A titre d'exemple, les récifs coraliens, qui risquent de disparaître dans les 10 à 50 ans, sont indispensables à près d'un milliard de personnes parce qu'ils protègent les côtes de l'érosion et des tempêtes. Les poissons sont indispensables à la pêche et au tourisme et les forêts nous permettent de boire car les arbres régulent l'écoulement, 85% de l'approvisionnement en eau des grandes villes du monde en dépendent.

franceinfo : Ce rapport est-t-il à prendre comme une aide à la décision politique, par ceux qui nous gouvernent ?

Philippe Grandcolas : Le rapport analyse plus de 6 000 publications et se penche sur un grand nombre de pollutions, sur une gouvernance expérimentée dans un certain nombre de pays, qui n'est pas en silo et qui aboutit à obtenir des effets positifs sur le plus long terme, en essayant d'avoir des compromis entre la gestion du climat, de la biodiversité, de la santé et de l'eau.

Avez-vous des exemples ?

Au Brésil, il y a un plan subventionné pour mettre en place une agroécologie locale avec des petits producteurs, qui vont fournir de manière locale et agroécologique au moins 30% de la nourriture des enfants dans les écoles publiques. Il y a moins d'intrants dans l'environnement, cela a des effets sur la santé des enfants qui mangent sainement et sur la biodiversité.

On gère mieux la diversité des paysages et les nappes phréatiques sont dans un meilleur état. Ce type de mesure complète bien d'autres mesures sur des milieux emblématiques comme la forêt amazonienne. Ce plan concernait 20 millions d'enfants, il a eu un tel succès que les Nations Unies, qui avaient aidé à le mettre en place, pensent à le répliquer dans d'autres pays.

Ce rapport est-il un appel à changer de modèle ?

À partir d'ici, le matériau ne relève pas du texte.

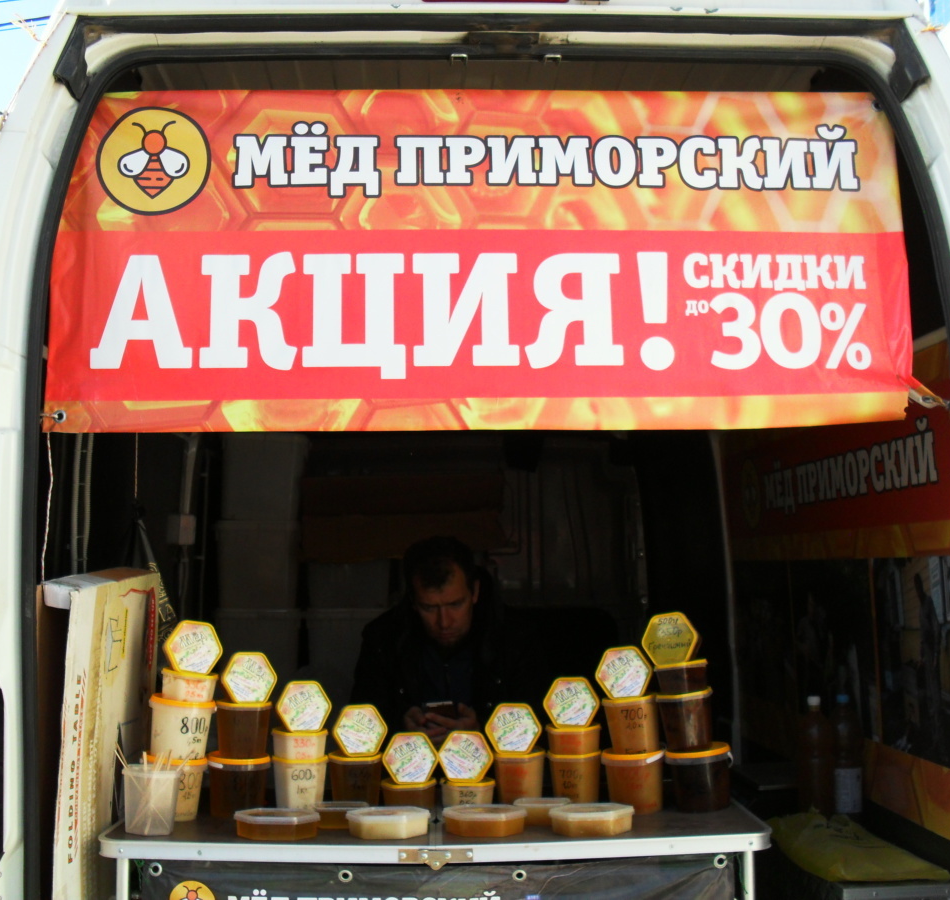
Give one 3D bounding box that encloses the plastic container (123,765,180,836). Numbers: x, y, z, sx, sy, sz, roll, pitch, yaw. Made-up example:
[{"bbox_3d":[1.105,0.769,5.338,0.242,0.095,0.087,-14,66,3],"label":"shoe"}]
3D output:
[{"bbox_3d":[-0.602,0.655,2.260,0.098,0.116,0.112,2,-5,-9],"label":"plastic container"}]

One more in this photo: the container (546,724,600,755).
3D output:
[{"bbox_3d":[0.204,0.598,2.507,0.114,0.053,0.101,-1,-6,0],"label":"container"}]

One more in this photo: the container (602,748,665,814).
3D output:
[{"bbox_3d":[0.321,0.667,2.450,0.127,0.115,0.127,-2,-6,0],"label":"container"}]

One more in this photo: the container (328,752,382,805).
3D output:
[{"bbox_3d":[-0.248,0.690,2.510,0.112,0.112,0.098,1,-5,-3],"label":"container"}]

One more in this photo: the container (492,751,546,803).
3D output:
[{"bbox_3d":[0.088,0.647,2.360,0.102,0.112,0.100,1,-5,-10],"label":"container"}]

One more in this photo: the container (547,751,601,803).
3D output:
[{"bbox_3d":[0.194,0.645,2.360,0.104,0.112,0.096,0,-5,-2],"label":"container"}]

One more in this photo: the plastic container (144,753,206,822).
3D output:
[{"bbox_3d":[-0.593,0.671,2.410,0.129,0.120,0.129,3,-5,0],"label":"plastic container"}]

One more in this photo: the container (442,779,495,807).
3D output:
[{"bbox_3d":[-0.013,0.714,2.510,0.112,0.055,0.099,0,-5,4],"label":"container"}]

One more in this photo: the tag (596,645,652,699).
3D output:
[{"bbox_3d":[0.287,0.430,2.345,0.106,0.099,0.020,-4,-5,-3],"label":"tag"}]

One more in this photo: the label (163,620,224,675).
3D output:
[{"bbox_3d":[-0.557,0.390,2.395,0.112,0.097,0.018,7,-12,-16],"label":"label"}]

Oui c'est un appel à la transformation, mais il n'est pas question de vilipender des agriculteurs qui ont du mal à vivre. Les politiques ont eu du succès parce qu'elles avaient intégré des incitations financières et un changement de la demande, de la part des citoyens. L'agriculture aujourd'hui ne produit pas que des produits vivriers mais aussi de la biomasse pour les agro-carburants et des céréales pour l'alimentation animale. Il y a une transformation à faire, il faudrait revenir davantage vers une agriculture vivrière en circuit local avec des distributions qui laissent aux PME agricoles des revenus plus satisfaisants."

A l'inverse, y-a-t-il des erreurs, commises parce qu'on ne prend pas en compte le fait que tout soit interdépendant ? On critique souvent les barrages des éoliennes, par exemple.

C'est quand même une politique qui vise à substituer une énergie dite "décarbonnée" aux énergies fossiles. Cela dit, effectivement, si on les installe dans des aires marines protégées, qu'on remplace des forêts naturelles par des panneaux photovoltaïques, évidemment, on va altérer le bilan carbone de l'opération. Mais le rapport distingue des erreurs bien plus graves qui résultent de la gouvernance en silo, avec des ministères qui gèrent chacune de ces dimensions environnementales séparément. Le danger, c'est qu'il y a des décisions interministérielles prises par la partie la plus forte, qui poseront de graves problèmes en matière de santé, de climat ou de biodiversité.